H1: The proportion of the individuals who experienced heart diseases is not the same across those who had asthma now and those who did not have asthma now .
asthma_df2_chi = asthma_df2 %>%
mutate(
heart_disease = ifelse(coronary_heart_disease == "1" | heart_attack == "1" | stroke == "1", "1", "0")
)
chisq.test(asthma_df2_chi$heart_disease, asthma_df2_chi$asthma_now, correct=FALSE)
##
## Pearson's Chi-squared test
##
## data: asthma_df2_chi$heart_disease and asthma_df2_chi$asthma_now
## X-squared = 54.976, df = 1, p-value = 1.22e-13
Now we want to see whether having asthma now is am equally common occurrence within the residents of each county. To fufil this goal, we would conduct a proportion test.
H0:The proportion of the individuals who experienced asthma now is the same across all counties.
H1:The proportion of the individuals who experienced asthma now is not the same across all counties.
asthma_now_1 =
asthma_df2 %>%
drop_na(asthma_now) %>%
group_by(county) %>%
filter(asthma_now==1) %>%
count(asthma_now==1)
asthma_now_all =
asthma_df2 %>%
drop_na(asthma_now) %>%
group_by(county) %>%
count()
data_for_proptest =
left_join(asthma_now_1, asthma_now_all, by = "county")

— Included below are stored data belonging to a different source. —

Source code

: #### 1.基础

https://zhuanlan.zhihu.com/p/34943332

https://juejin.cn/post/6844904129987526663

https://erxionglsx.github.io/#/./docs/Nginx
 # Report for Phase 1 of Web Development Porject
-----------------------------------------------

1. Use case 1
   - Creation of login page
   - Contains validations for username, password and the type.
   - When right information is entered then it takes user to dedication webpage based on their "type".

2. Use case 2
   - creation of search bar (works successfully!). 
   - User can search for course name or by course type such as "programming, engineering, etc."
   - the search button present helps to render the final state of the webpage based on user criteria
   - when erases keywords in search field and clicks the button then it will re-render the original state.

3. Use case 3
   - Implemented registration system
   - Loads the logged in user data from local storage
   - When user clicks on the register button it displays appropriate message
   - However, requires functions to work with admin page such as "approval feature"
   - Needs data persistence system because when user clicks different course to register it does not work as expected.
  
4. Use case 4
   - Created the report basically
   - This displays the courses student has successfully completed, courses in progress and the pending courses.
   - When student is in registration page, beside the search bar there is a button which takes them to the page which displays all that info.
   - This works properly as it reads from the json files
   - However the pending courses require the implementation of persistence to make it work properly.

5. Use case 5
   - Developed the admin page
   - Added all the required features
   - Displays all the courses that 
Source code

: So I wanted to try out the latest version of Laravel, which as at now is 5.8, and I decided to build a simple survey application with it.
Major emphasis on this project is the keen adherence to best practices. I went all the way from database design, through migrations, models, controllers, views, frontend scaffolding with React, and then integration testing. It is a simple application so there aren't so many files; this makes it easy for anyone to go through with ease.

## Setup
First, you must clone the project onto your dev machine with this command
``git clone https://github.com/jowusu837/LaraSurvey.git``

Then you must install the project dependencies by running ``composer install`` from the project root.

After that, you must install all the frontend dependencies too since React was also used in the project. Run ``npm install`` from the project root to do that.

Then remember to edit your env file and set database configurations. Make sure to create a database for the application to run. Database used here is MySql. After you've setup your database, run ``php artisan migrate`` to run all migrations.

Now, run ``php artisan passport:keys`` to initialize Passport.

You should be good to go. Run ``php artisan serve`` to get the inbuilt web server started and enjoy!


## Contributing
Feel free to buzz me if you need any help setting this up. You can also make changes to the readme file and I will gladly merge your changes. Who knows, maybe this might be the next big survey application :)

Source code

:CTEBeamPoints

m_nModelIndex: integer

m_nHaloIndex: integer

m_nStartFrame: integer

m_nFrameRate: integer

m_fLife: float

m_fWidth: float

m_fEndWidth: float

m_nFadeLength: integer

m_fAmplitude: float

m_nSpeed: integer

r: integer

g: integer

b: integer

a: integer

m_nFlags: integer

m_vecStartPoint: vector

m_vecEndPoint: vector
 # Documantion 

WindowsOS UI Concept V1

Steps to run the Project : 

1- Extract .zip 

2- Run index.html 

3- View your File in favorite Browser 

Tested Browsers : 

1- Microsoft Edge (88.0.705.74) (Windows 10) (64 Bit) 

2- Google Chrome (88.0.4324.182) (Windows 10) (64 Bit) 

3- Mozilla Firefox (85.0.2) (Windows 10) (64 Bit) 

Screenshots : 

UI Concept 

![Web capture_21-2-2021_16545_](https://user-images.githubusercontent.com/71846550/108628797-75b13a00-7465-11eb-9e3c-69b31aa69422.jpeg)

prop.test(data_for_proptest$n.x, data_for_proptest$n.y)
##
## 36-sample test for equality of proportions without continuity
## correction
##
## data: data_for_proptest$n.x out of data_for_proptest$n.y
## X-squared = 83.022, df = 35, p-value = 8.893e-06
## alternative hypothesis: two.sided
## sample estimates:
## prop 1 prop 2 prop 3 prop 4 prop 5 prop 6 prop 7 prop 8
## 0.6945813 0.7164179 0.6666667 0.8073394 0.7368421 0.6266667 0.7641326 0.7272727
## prop 9 prop 10 prop 11 prop 12 prop 13 prop 14 prop 15 prop 16
## 0.7575758 0.8666667 0.8082192 0.7090164 0.4827586 0.6976744 0.6505747 0.6563758
## prop 17 prop 18 prop 19 prop 20 prop 21 prop 22 prop 23 prop 24
## 0.7680000 0.7785714 0.7564576 0.6782178 0.8059701 0.7222222 0.6617916 0.7383178
## prop 25 prop 26 prop 27 prop 28 prop 29 prop 30 prop 31 prop 32
## 0.6770186 0.6571429 0.7482014 0.7415730 0.7462687 0.8333333 0.6954813 0.7000000
## prop 33 prop 34 prop 35 prop 36
## 0.6967213 0.8620690 0.6851312 0.7271330
X-squared = 83.022, df = 35, p-value = 8.893e-06
alternative hypothesis: two.sided
sample estimates:
prop 1 prop 2 prop 3 prop 4 prop 5 prop 6 prop 7 prop 8 prop 9 prop 10 prop 11 prop 12 prop 13
0.6945813 0.7164179 0.6666667 0.8073394 0.7368421 0.6266667 0.7641326 0.7272727 0.7575758 0.8666667 0.8082192 0.7090164 0.4827586
prop 14 prop 15 prop 16 prop 17 prop 18 prop 19 prop 20 prop 21 prop 22 prop 23 prop 24 prop 25 prop 26
0.6976744 0.6505747 0.6563758 0.7680000 0.7785714 0.7564576 0.6782178 0.8059701 0.7222222 0.6617916 0.7383178 0.6770186 0.6571429
prop 27 prop 28 prop 29 prop 30 prop 31 prop 32 prop 33 prop 34 prop 35 prop 36
0.7482014 0.7415730 0.7462687 0.8333333 0.6954813 0.7000000 0.6967213 0.8620690 0.6851312 0.7271330
From the above results, p-values are small and so we we can say that the proportions of people getting asthma now are different across boroughs.